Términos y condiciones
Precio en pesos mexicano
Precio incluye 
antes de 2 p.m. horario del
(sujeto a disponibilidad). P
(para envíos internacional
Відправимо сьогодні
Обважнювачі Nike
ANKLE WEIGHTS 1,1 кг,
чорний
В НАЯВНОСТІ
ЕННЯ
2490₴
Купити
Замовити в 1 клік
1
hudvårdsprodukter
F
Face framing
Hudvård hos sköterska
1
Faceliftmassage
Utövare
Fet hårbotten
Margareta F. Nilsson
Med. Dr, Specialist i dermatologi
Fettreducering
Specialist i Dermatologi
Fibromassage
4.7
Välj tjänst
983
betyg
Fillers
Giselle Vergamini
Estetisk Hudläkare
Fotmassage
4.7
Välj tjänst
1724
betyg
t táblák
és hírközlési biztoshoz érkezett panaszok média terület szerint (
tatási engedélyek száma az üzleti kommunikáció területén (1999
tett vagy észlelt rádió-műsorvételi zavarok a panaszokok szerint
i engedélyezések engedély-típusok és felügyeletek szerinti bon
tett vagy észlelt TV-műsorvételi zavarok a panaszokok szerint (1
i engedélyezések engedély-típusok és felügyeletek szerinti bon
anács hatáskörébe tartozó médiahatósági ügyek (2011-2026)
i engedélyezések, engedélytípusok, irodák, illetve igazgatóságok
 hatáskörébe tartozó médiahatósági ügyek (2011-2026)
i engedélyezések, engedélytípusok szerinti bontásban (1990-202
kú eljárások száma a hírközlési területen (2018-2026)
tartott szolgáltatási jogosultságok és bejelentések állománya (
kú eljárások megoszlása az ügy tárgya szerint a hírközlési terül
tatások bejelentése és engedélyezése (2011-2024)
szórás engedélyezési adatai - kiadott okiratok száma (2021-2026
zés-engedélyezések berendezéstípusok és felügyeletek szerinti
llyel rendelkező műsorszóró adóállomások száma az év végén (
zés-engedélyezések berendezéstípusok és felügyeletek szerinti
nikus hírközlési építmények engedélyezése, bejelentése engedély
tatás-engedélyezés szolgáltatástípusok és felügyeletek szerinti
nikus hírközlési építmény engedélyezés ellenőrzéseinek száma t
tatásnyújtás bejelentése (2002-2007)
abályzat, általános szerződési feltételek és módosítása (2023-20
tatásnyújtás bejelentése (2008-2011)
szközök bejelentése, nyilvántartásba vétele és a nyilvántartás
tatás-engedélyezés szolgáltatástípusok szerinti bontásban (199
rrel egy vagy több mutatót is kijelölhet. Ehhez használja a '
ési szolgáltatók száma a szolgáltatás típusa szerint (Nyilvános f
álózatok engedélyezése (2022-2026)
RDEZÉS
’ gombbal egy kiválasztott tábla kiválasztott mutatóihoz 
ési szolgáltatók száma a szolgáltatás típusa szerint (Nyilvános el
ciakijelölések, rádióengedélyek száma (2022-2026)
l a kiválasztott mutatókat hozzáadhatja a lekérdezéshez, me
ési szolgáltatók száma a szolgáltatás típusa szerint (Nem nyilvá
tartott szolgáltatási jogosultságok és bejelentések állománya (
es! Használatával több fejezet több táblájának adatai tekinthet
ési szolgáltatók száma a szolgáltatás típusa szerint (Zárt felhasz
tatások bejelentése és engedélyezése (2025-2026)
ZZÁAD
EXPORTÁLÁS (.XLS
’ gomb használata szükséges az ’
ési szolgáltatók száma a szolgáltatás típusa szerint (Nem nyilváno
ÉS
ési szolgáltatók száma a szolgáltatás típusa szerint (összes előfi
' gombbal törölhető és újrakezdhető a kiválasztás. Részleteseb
··········
Can you reproduce every one of the lines above word for word, in the same order?

Términos y condiciones
Precio en pesos mexicano
Precio incluye 
antes de 2 p.m. horario del
(sujeto a disponibilidad). P
(para envíos internacional
Відправимо сьогодні
Обважнювачі Nike
ANKLE WEIGHTS 1,1 кг,
чорний
В НАЯВНОСТІ
ЕННЯ
2490₴
Купити
Замовити в 1 клік
1
hudvårdsprodukter
F
Face framing
Hudvård hos sköterska
1
Faceliftmassage
Utövare
Fet hårbotten
Margareta F. Nilsson
Med. Dr, Specialist i dermatologi
Fettreducering
Specialist i Dermatologi
Fibromassage
4.7
Välj tjänst
983
betyg
Fillers
Giselle Vergamini
Estetisk Hudläkare
Fotmassage
4.7
Välj tjänst
1724
betyg
t táblák
és hírközlési biztoshoz érkezett panaszok média terület szerint (
tatási engedélyek száma az üzleti kommunikáció területén (1999
tett vagy észlelt rádió-műsorvételi zavarok a panaszokok szerint
i engedélyezések engedély-típusok és felügyeletek szerinti bon
tett vagy észlelt TV-műsorvételi zavarok a panaszokok szerint (1
i engedélyezések engedély-típusok és felügyeletek szerinti bon
anács hatáskörébe tartozó médiahatósági ügyek (2011-2026)
i engedélyezések, engedélytípusok, irodák, illetve igazgatóságok
 hatáskörébe tartozó médiahatósági ügyek (2011-2026)
i engedélyezések, engedélytípusok szerinti bontásban (1990-202
kú eljárások száma a hírközlési területen (2018-2026)
tartott szolgáltatási jogosultságok és bejelentések állománya (
kú eljárások megoszlása az ügy tárgya szerint a hírközlési terül
tatások bejelentése és engedélyezése (2011-2024)
szórás engedélyezési adatai - kiadott okiratok száma (2021-2026
zés-engedélyezések berendezéstípusok és felügyeletek szerinti
llyel rendelkező műsorszóró adóállomások száma az év végén (
zés-engedélyezések berendezéstípusok és felügyeletek szerinti
nikus hírközlési építmények engedélyezése, bejelentése engedély
tatás-engedélyezés szolgáltatástípusok és felügyeletek szerinti
nikus hírközlési építmény engedélyezés ellenőrzéseinek száma t
tatásnyújtás bejelentése (2002-2007)
abályzat, általános szerződési feltételek és módosítása (2023-20
tatásnyújtás bejelentése (2008-2011)
szközök bejelentése, nyilvántartásba vétele és a nyilvántartás
tatás-engedélyezés szolgáltatástípusok szerinti bontásban (199
rrel egy vagy több mutatót is kijelölhet. Ehhez használja a '
ési szolgáltatók száma a szolgáltatás típusa szerint (Nyilvános f
álózatok engedélyezése (2022-2026)
RDEZÉS
’ gombbal egy kiválasztott tábla kiválasztott mutatóihoz 
ési szolgáltatók száma a szolgáltatás típusa szerint (Nyilvános el
ciakijelölések, rádióengedélyek száma (2022-2026)
l a kiválasztott mutatókat hozzáadhatja a lekérdezéshez, me
ési szolgáltatók száma a szolgáltatás típusa szerint (Nem nyilvá
tartott szolgáltatási jogosultságok és bejelentések állománya (
es! Használatával több fejezet több táblájának adatai tekinthet
ési szolgáltatók száma a szolgáltatás típusa szerint (Zárt felhasz
tatások bejelentése és engedélyezése (2025-2026)
ZZÁAD
EXPORTÁLÁS (.XLS
’ gomb használata szükséges az ’
ési szolgáltatók száma a szolgáltatás típusa szerint (Nem nyilváno
ÉS
ési szolgáltatók száma a szolgáltatás típusa szerint (összes előfi
' gombbal törölhető és újrakezdhető a kiválasztás. Részleteseb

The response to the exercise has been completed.